## Do you correct sodium for anion gap in DKA?

## Do you correct sodium for anion gap in DKA?

Patients with diabetic ketoacidosis (DKA) frequently have hyperglycemia. Serum sodium in these patients should not be corrected for hyperglycemia to calculate the anion gap for acidosis because extracellular fluid shifts caused by hyperglycemia will dilute serum chloride and bicarbonate.

**How is corrected anion gap calculated?**

Some authors have proposed that the corrected anion gap (cAG)—anion gap corrected for albumin—be used in all critically ill patients. The cAG as proposed by Figge et al is calculated as follows: cAG (mmol/l) = anion gap + 0.25 × (normal albumin − measured albumin) (albumin is measured in g/l) [Equation 2].

### When should albumin anion gap be corrected?

The observed anion gap can be adjusted for abnormal albumin concentration as follows: adjusted anion gap = observed anion gap + 0.25 x ([normal albumin]-[observed albumin]), where albumin concentrations are in g/L; if given in g/dL, the factor is 2.5.

**Do you correct anion gap for hyperglycemia?**

No! The anion gap reflects the balance between positively and negatively charged electrolytes in the extracellular fluid. Glucose is electrically neutral and does not directly alter the anion gap.

#### Why do we correct sodium for glucose?

Because hyperglycemia can depress sodium concentration, patients with hyponatremia might be overlooked during severe hyperglycemia. We hypothesized that the corrected serum sodium level for severe hyperglycemia should be a prognostic factor to predict clinical outcomes in severe hyperglycemic patients.

**What is the anion gap for DKA?**

In mild DKA, anion gap is greater than 10 and in moderate or severe DKA the anion gap is greater than 12. These figures differentiate DKA from HHS where blood glucose is greater than 600 mg/dL but pH is greater than 7.3 and serum bicarbonate greater than 15 mEq/L.

## How is anion gap calculated for DKA?

The anion gap is calculated by subtracting the serum concentrations of chloride and bicarbonate from the sodium concentration. A difference of greater than 12 mEq/L along with a lowered bicarbonate level (<15 mEq/L) shows the presence of an anion gap metabolic acidosis and is a defining feature of DKA.
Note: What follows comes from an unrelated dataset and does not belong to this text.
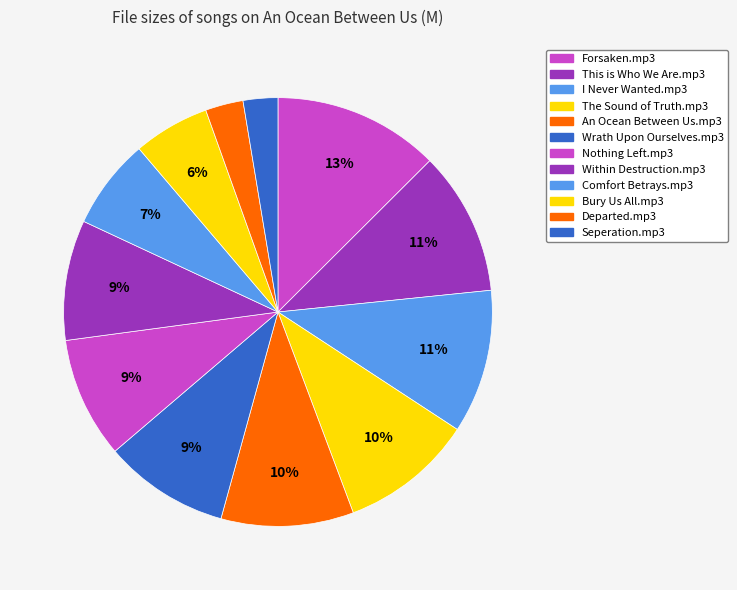

True or false: Comfort Betrays.mp3 accounts for 7% of the total.

True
**How do you adjust albumin anion gap?**

Conclusions: The observed anion gap can be adjusted for the effect of abnormal serum albumin concentrations as follows: adjusted anion gap = observed anion gap + 0.25 x ([normal albumin] [observed albumin]), where albumin concentrations are in g/L; if given in g/dL, the factor is 2.5.

### How do you adjust the anion gap of albumin?
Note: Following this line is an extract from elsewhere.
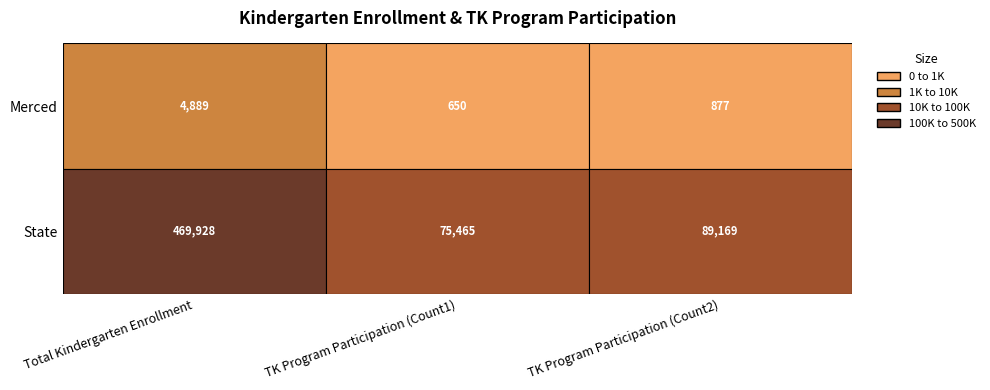

Count the Total Kindergarten Enrollment values in the range 4889 to 469928.

2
**Why is albumin used in anion gap?**

Raised serum albumin (hyperalbuminemia) can increase anion gap by the same mechanism that reduced serum albumin (hypoalbuminemia) reduces anion gap [9]. Small increases in anion gap (of the order 4-6 mmol/L) are evident in patients suffering metabolic alkalosis uncomplicated by other acid-base disturbance [25].

#### Why do you correct for sodium in hyperglycemia?